Records provided Start Marker

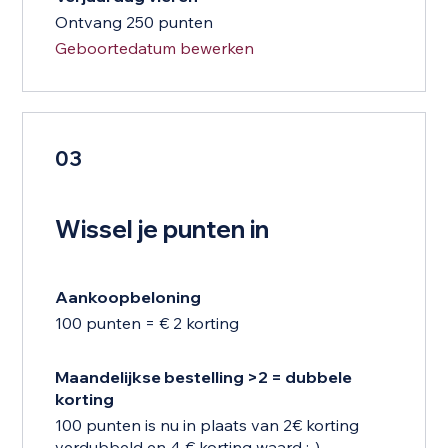
Ontvang 250 punten
Geboortedatum bewerken
03
Wissel je punten in
Aankoopbeloning
100 punten = € 2 korting
Maandelijkse bestelling >2 = dubbele
korting
100 punten is nu in plaats van 2€ korting
verdubbeld en 4 € korting waard ;-)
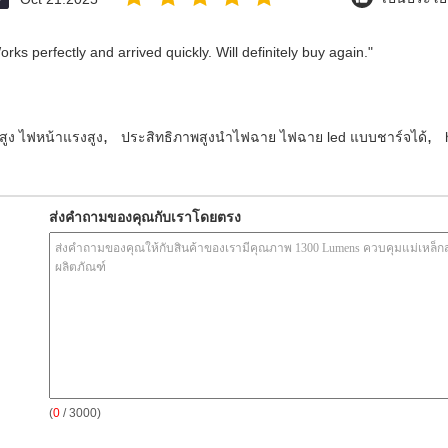
ks perfectly and arrived quickly. Will definitely buy again."
,
,
ูง ไฟหน้าแรงสูง
ประสิทธิภาพสูงนำไฟฉาย ไฟฉาย led แบบชาร์จได้
ส่งคำถามของคุณกับเราโดยตรง
(
0
/ 3000)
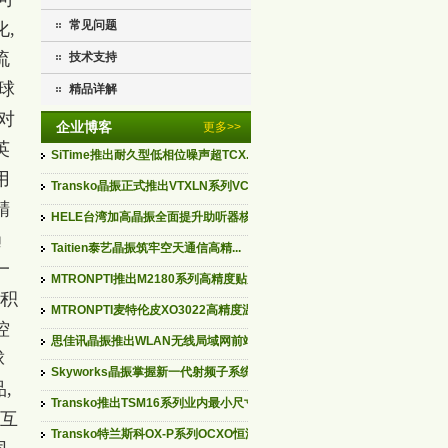
常见问题
化,
流
技术支持
球
精品详解
对
企业博客
更多>>
英
SiTime推出耐久型低相位噪声超TCX...
用
Transko晶振正式推出VTXLN系列VCT...
精
HELE台湾加高晶振全面提升助听器核...
趋
Taitien泰艺晶振筑牢空天通信高精...
一
MTRONPTI推出M2180系列高精度贴片...
耕积
MTRONPTI麦特伦皮XO3022高精度温补...
控
思佳讯晶振推出WLAN无线局域网前端...
球
Skyworks晶振掌握新一代射频子系统...
,
Transko推出TSM16系列业内最小尺寸...
现互
Transko特兰斯科OX-P系列OCXO恒温...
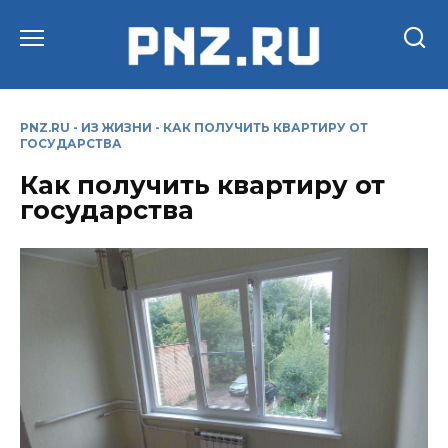
Перейти
к
содержанию
PNZ.RU
-
ИЗ ЖИЗНИ
-
КАК ПОЛУЧИТЬ КВАРТИРУ ОТ
ГОСУДАРСТВА
Как получить квартиру от
государства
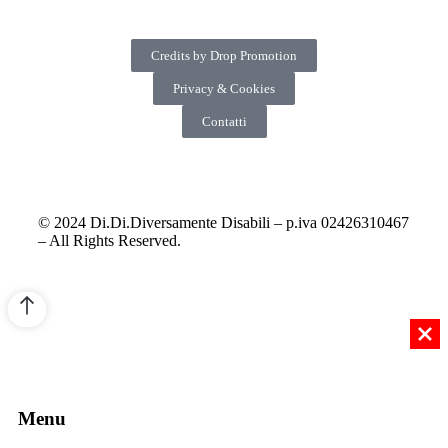
Credits by Drop Promotion
Privacy & Cookies
Contatti
© 2024 Di.Di.Diversamente Disabili – p.iva 02426310467
– All Rights Reserved.
Menu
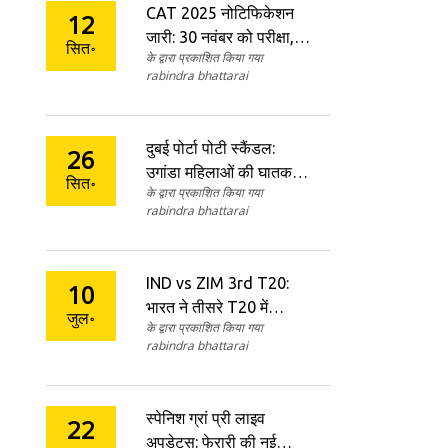
CAT 2025 नोटिफिकेशन
12
जारी: 30 नवंबर को परीक्षा,
सित॰
के द्वारा प्रकाशित किया गया
रजिस्ट्रेशन 1 अगस्त से—
rabindra bhattarai
सम्पूर्ण गाइड
दुबई पोर्टा पोटी स्कैंडल:
26
उगांडा महिलाओं की घातक
सित॰
के द्वारा प्रकाशित किया गया
तस्करी नेटवर्क का खुलासा
rabindra bhattarai
IND vs ZIM 3rd T20:
10
भारत ने तीसरे T20 में
जुल॰
के द्वारा प्रकाशित किया गया
ज़िम्बाब्वे को 23 रनों से हराया
rabindra bhattarai
स्पेनिश ग्रां प्री लाइव
22
अपडेट्स: फेरारी की नई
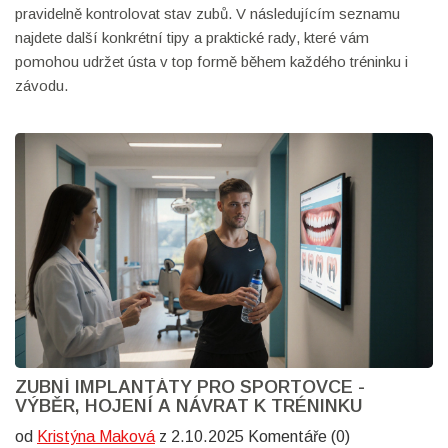
pravidelně kontrolovat stav zubů. V následujícím seznamu
najdete další konkrétní tipy a praktické rady, které vám
pomohou udržet ústa v top formě během každého tréninku i
závodu.
ZUBNÍ IMPLANTÁTY PRO SPORTOVCE -
VÝBĚR, HOJENÍ A NÁVRAT K TRÉNINKU
od
Kristýna Maková
z 2.10.2025 Komentáře (0)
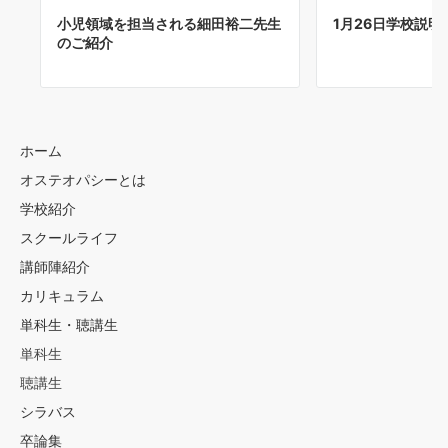
小児領域を担当される細田裕二先生
1月26日学校説
のご紹介
ホーム
オステオパシーとは
学校紹介
スクールライフ
講師陣紹介
カリキュラム
単科生・聴講生
単科生
聴講生
シラバス
卒論集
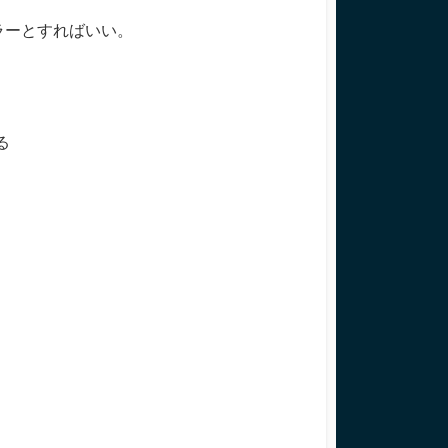
エラーとすればいい。
る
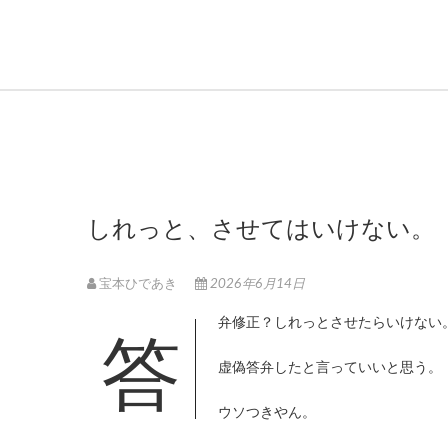
しれっと、させてはいけない。
宝本ひであき
2026年6月14日
答弁修正？しれっとさせたらいけない
虚偽答弁したと言っていいと思う。
ウソつきやん。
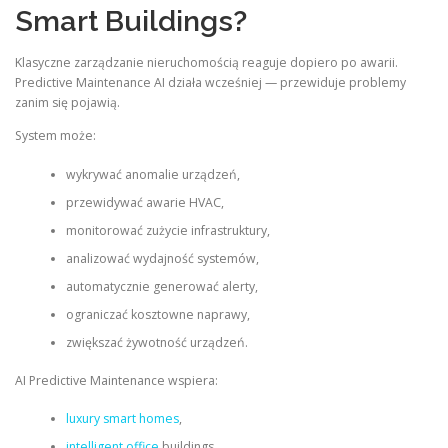
Smart Buildings?
Klasyczne zarządzanie nieruchomością reaguje dopiero po awarii.
Predictive Maintenance AI działa wcześniej — przewiduje problemy
zanim się pojawią.
System może:
wykrywać anomalie urządzeń,
przewidywać awarie HVAC,
monitorować zużycie infrastruktury,
analizować wydajność systemów,
automatycznie generować alerty,
ograniczać kosztowne naprawy,
zwiększać żywotność urządzeń.
AI Predictive Maintenance wspiera:
luxury smart homes
,
intelligent office
buildings,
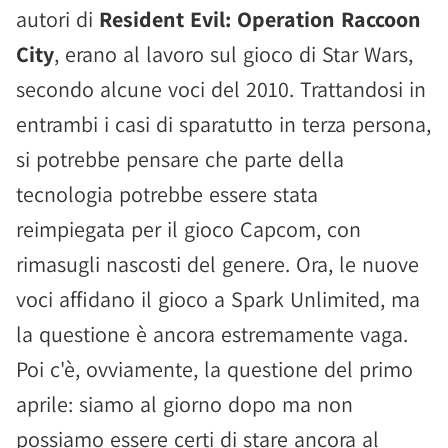
autori di
Resident Evil: Operation Raccoon
City
, erano al lavoro sul gioco di Star Wars,
secondo alcune voci del 2010. Trattandosi in
entrambi i casi di sparatutto in terza persona,
si potrebbe pensare che parte della
tecnologia potrebbe essere stata
reimpiegata per il gioco Capcom, con
rimasugli nascosti del genere. Ora, le nuove
voci affidano il gioco a Spark Unlimited, ma
la questione è ancora estremamente vaga.
Poi c'è, ovviamente, la questione del primo
aprile: siamo al giorno dopo ma non
possiamo essere certi di stare ancora al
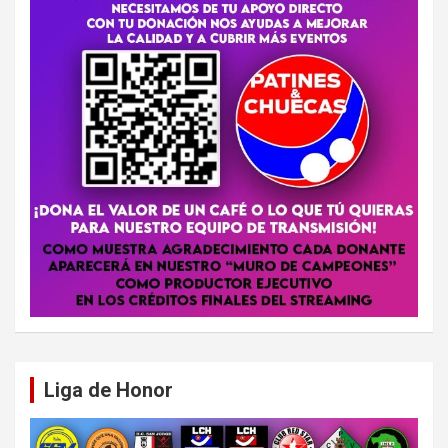
Liga de Honor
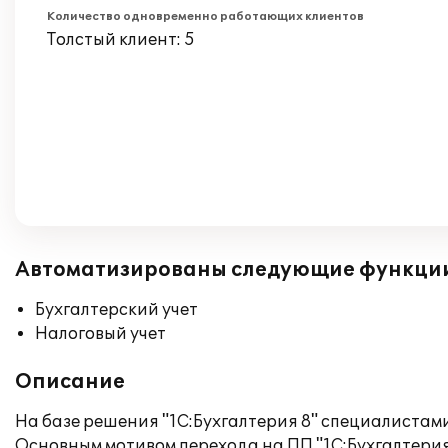
Количество одновременно работающих клиентов
Толстый клиент: 5
Автоматизированы следующие функци
Бухгалтерский учет
Налоговый учет
Описание
На базе решения "1С:Бухгалтерия 8" специалистами
Основным мотивом перехода на ПП "1С:Бухгалтери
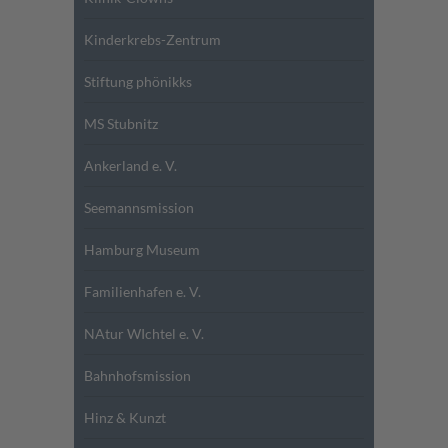
Kinderkrebs-Zentrum
Stiftung phönikks
MS Stubnitz
Ankerland e. V.
Seemannsmission
Hamburg Museum
Familienhafen e. V.
NAtur WIchtel e. V.
Bahnhofsmission
Hinz & Kunzt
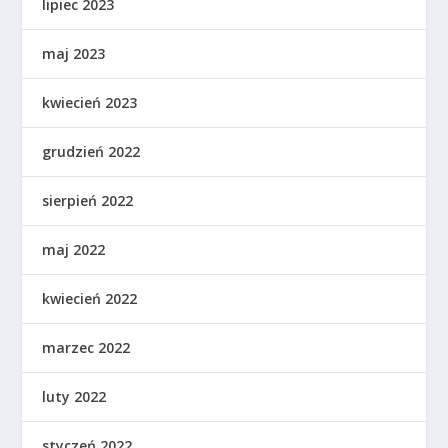
lipiec 2023
maj 2023
kwiecień 2023
grudzień 2022
sierpień 2022
maj 2022
kwiecień 2022
marzec 2022
luty 2022
styczeń 2022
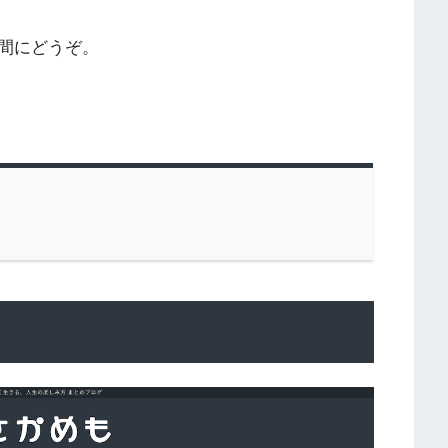
間にどうぞ。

Records provided End Marker

* Directions for this task:
Copy the stretch of the items from the line containing "Smart Buildings?" through the line containing "Основным мотивом перехода", swapping "Predictive Maintenance" for "Preventive Maintenance" and keeping everything else the same. Leave the pictures out.

* Final answer:
Smart Buildings?
Klasyczne zarządzanie nieruchomością reaguje dopiero po awarii.
Preventive Maintenance AI działa wcześniej — przewiduje problemy
zanim się pojawią.
System może:
wykrywać anomalie urządzeń,
przewidywać awarie HVAC,
monitorować zużycie infrastruktury,
analizować wydajność systemów,
automatycznie generować alerty,
ograniczać kosztowne naprawy,
zwiększać żywotność urządzeń.
AI Preventive Maintenance wspiera:
luxury smart homes
,
intelligent office
buildings,
autori di
Resident Evil: Operation Raccoon
City
, erano al lavoro sul gioco di Star Wars,
secondo alcune voci del 2010. Trattandosi in
entrambi i casi di sparatutto in terza persona,
si potrebbe pensare che parte della
tecnologia potrebbe essere stata
reimpiegata per il gioco Capcom, con
rimasugli nascosti del genere. Ora, le nuove
voci affidano il gioco a Spark Unlimited, ma
la questione è ancora estremamente vaga.
Poi c'è, ovviamente, la questione del primo
aprile: siamo al giorno dopo ma non
possiamo essere certi di stare ancora al
Liga de Honor
Количество одновременно работающих клиентов
Толстый клиент: 5
Автоматизированы следующие функци
Бухгалтерский учет
Налоговый учет
Описание
На базе решения "1С:Бухгалтерия 8" специалистами
Основным мотивом перехода на ПП "1С:Бухгалтери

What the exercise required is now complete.